En Angleterre, la British Medical Association, soutenue par la Royal Pharmaceutical Society, l'ancien président du Royal College of Physicians, et par de nombreux médecins britanniques (27), s'est ainsi engagée dans une campagne active, demandant au gouvernement britannique « d'envisager de modifier le Misuse of Drugs Act [législation sur les drogues] pour permettre aux cannabinoïdes d'être prescrits aux patients qui sont sous conditions médicales particulières et dont les symptômes sont insuffisamment maîtrisés par les dispositions actuelles » (28).

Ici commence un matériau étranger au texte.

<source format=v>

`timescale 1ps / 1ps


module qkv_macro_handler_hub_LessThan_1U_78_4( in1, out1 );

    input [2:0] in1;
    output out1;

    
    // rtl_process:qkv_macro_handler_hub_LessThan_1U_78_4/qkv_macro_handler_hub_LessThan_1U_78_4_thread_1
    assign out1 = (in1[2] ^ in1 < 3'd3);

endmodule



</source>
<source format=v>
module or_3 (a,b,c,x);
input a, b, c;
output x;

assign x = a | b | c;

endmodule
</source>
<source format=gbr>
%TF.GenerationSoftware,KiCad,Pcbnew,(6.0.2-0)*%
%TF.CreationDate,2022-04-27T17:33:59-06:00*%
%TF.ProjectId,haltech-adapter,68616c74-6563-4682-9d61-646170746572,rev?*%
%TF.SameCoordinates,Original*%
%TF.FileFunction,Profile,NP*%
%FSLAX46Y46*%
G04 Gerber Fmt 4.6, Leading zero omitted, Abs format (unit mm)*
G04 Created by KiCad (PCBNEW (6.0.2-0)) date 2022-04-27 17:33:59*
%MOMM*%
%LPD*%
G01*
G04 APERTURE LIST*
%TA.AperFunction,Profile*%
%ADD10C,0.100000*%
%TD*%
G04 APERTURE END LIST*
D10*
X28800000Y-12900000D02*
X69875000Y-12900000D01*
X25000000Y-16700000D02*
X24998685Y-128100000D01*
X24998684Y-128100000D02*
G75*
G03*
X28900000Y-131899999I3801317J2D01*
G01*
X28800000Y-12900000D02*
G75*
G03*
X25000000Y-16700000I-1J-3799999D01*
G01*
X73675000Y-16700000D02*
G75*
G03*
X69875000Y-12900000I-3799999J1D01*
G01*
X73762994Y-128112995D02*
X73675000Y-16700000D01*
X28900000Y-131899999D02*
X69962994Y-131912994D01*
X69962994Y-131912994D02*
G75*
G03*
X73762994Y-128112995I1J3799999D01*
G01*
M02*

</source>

Car c'est en raison du statut actuel de la loi, dans ce pays comme ailleurs, que les études scientifiques contrôlées sont encore peu nombreuses (29), bien que des témoignages soient considérés sérieusement par un nombre croissant de patients et médecins (30), et les recherches soutenues par des organismes (31). C'est ainsi que le Dr Geoffrey Guy a été le premier médecin britannique autorisé par le Ministère de l'Intérieur à poursuivre des recherches et démarrer des essais cliniques : il diriger depuis 1998 des études à grande échelle visant à évaluer les effets du cannabis sur la spasticité (32).

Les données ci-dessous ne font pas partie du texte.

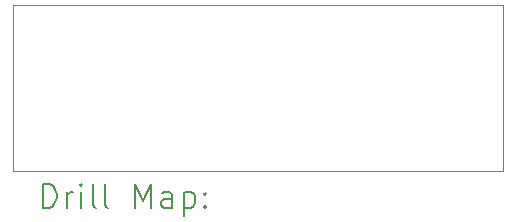
<source format=gbr>
%TF.GenerationSoftware,KiCad,Pcbnew,8.0.0*%
%TF.CreationDate,2024-04-12T16:45:46+09:00*%
%TF.ProjectId,putter,70757474-6572-42e6-9b69-6361645f7063,rev?*%
%TF.SameCoordinates,Original*%
%TF.FileFunction,Drillmap*%
%TF.FilePolarity,Positive*%
%FSLAX45Y45*%
G04 Gerber Fmt 4.5, Leading zero omitted, Abs format (unit mm)*
G04 Created by KiCad (PCBNEW 8.0.0) date 2024-04-12 16:45:46*
%MOMM*%
%LPD*%
G01*
G04 APERTURE LIST*
%ADD10C,0.050000*%
%ADD11C,0.200000*%
G04 APERTURE END LIST*
D10*
X9550000Y-6000000D02*
X13700000Y-6000000D01*
X13700000Y-7400000D01*
X9550000Y-7400000D01*
X9550000Y-6000000D01*
D11*
X9808277Y-7713984D02*
X9808277Y-7513984D01*
X9808277Y-7513984D02*
X9855896Y-7513984D01*
X9855896Y-7513984D02*
X9884467Y-7523508D01*
X9884467Y-7523508D02*
X9903515Y-7542555D01*
X9903515Y-7542555D02*
X9913039Y-7561603D01*
X9913039Y-7561603D02*
X9922563Y-7599698D01*
X9922563Y-7599698D02*
X9922563Y-7628269D01*
X9922563Y-7628269D02*
X9913039Y-7666365D01*
X9913039Y-7666365D02*
X9903515Y-7685412D01*
X9903515Y-7685412D02*
X9884467Y-7704460D01*
X9884467Y-7704460D02*
X9855896Y-7713984D01*
X9855896Y-7713984D02*
X9808277Y-7713984D01*
X10008277Y-7713984D02*
X10008277Y-7580650D01*
X10008277Y-7618746D02*
X10017801Y-7599698D01*
X10017801Y-7599698D02*
X10027324Y-7590174D01*
X10027324Y-7590174D02*
X10046372Y-7580650D01*
X10046372Y-7580650D02*
X10065420Y-7580650D01*
X10132086Y-7713984D02*
X10132086Y-7580650D01*
X10132086Y-7513984D02*
X10122563Y-7523508D01*
X10122563Y-7523508D02*
X10132086Y-7533031D01*
X10132086Y-7533031D02*
X10141610Y-7523508D01*
X10141610Y-7523508D02*
X10132086Y-7513984D01*
X10132086Y-7513984D02*
X10132086Y-7533031D01*
X10255896Y-7713984D02*
X10236848Y-7704460D01*
X10236848Y-7704460D02*
X10227324Y-7685412D01*
X10227324Y-7685412D02*
X10227324Y-7513984D01*
X10360658Y-7713984D02*
X10341610Y-7704460D01*
X10341610Y-7704460D02*
X10332086Y-7685412D01*
X10332086Y-7685412D02*
X10332086Y-7513984D01*
X10589229Y-7713984D02*
X10589229Y-7513984D01*
X10589229Y-7513984D02*
X10655896Y-7656841D01*
X10655896Y-7656841D02*
X10722563Y-7513984D01*
X10722563Y-7513984D02*
X10722563Y-7713984D01*
X10903515Y-7713984D02*
X10903515Y-7609222D01*
X10903515Y-7609222D02*
X10893991Y-7590174D01*
X10893991Y-7590174D02*
X10874944Y-7580650D01*
X10874944Y-7580650D02*
X10836848Y-7580650D01*
X10836848Y-7580650D02*
X10817801Y-7590174D01*
X10903515Y-7704460D02*
X10884467Y-7713984D01*
X10884467Y-7713984D02*
X10836848Y-7713984D01*
X10836848Y-7713984D02*
X10817801Y-7704460D01*
X10817801Y-7704460D02*
X10808277Y-7685412D01*
X10808277Y-7685412D02*
X10808277Y-7666365D01*
X10808277Y-7666365D02*
X10817801Y-7647317D01*
X10817801Y-7647317D02*
X10836848Y-7637793D01*
X10836848Y-7637793D02*
X10884467Y-7637793D01*
X10884467Y-7637793D02*
X10903515Y-7628269D01*
X10998753Y-7580650D02*
X10998753Y-7780650D01*
X10998753Y-7590174D02*
X11017801Y-7580650D01*
X11017801Y-7580650D02*
X11055896Y-7580650D01*
X11055896Y-7580650D02*
X11074944Y-7590174D01*
X11074944Y-7590174D02*
X11084467Y-7599698D01*
X11084467Y-7599698D02*
X11093991Y-7618746D01*
X11093991Y-7618746D02*
X11093991Y-7675888D01*
X11093991Y-7675888D02*
X11084467Y-7694936D01*
X11084467Y-7694936D02*
X11074944Y-7704460D01*
X11074944Y-7704460D02*
X11055896Y-7713984D01*
X11055896Y-7713984D02*
X11017801Y-7713984D01*
X11017801Y-7713984D02*
X10998753Y-7704460D01*
X11179705Y-7694936D02*
X11189229Y-7704460D01*
X11189229Y-7704460D02*
X11179705Y-7713984D01*
X11179705Y-7713984D02*
X11170182Y-7704460D01*
X11170182Y-7704460D02*
X11179705Y-7694936D01*
X11179705Y-7694936D02*
X11179705Y-7713984D01*
X11179705Y-7590174D02*
X11189229Y-7599698D01*
X11189229Y-7599698D02*
X11179705Y-7609222D01*
X11179705Y-7609222D02*
X11170182Y-7599698D01*
X11170182Y-7599698D02*
X11179705Y-7590174D01*
X11179705Y-7590174D02*
X11179705Y-7609222D01*
M02*

</source>
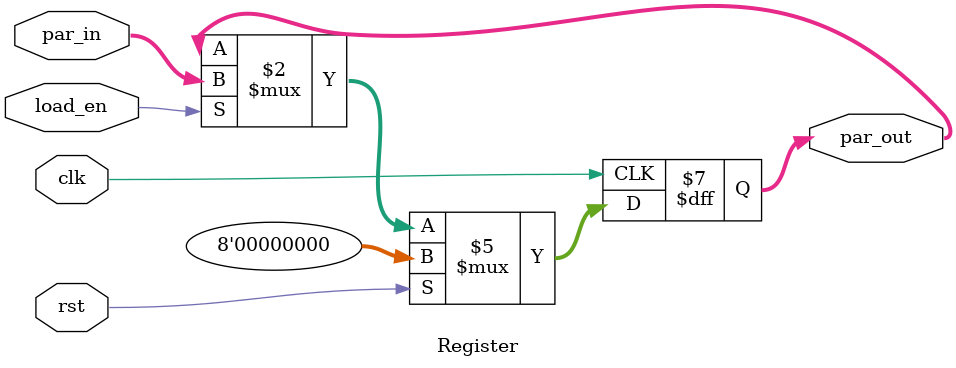
<source format=v>

module Register (
    par_in,
    clk,
    rst,
    load_en,
    par_out
);

  parameter word_len = 8;

  input [word_len - 1 : 0] par_in;
  input clk, rst, load_en;

  output reg [word_len - 1 : 0] par_out;

  always @(posedge clk) begin
    if (rst) par_out <= 'b0;
    else if (load_en) par_out <= par_in;
  end

endmodule

</source>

En France, l'Académie des Sciences déclare qu'« il ne serait pas conforme à l'objectivité scientifique de passer sous silence le fait que, pour certains auteurs, les cannabinoïdes présentent aussi des effets potentiellement bénéfiques en thérapeutique » (33), et n'exclut pas l'hypothèse de la mise au point de nouvelles substances thérapeutiques. Bientôt, donc, des recherches devraient également être autorisées ici. Car il est un fait qu'aujourd'hui le cannabis est une médecine efficace dont bénéficient déjà de nombreux patients (34).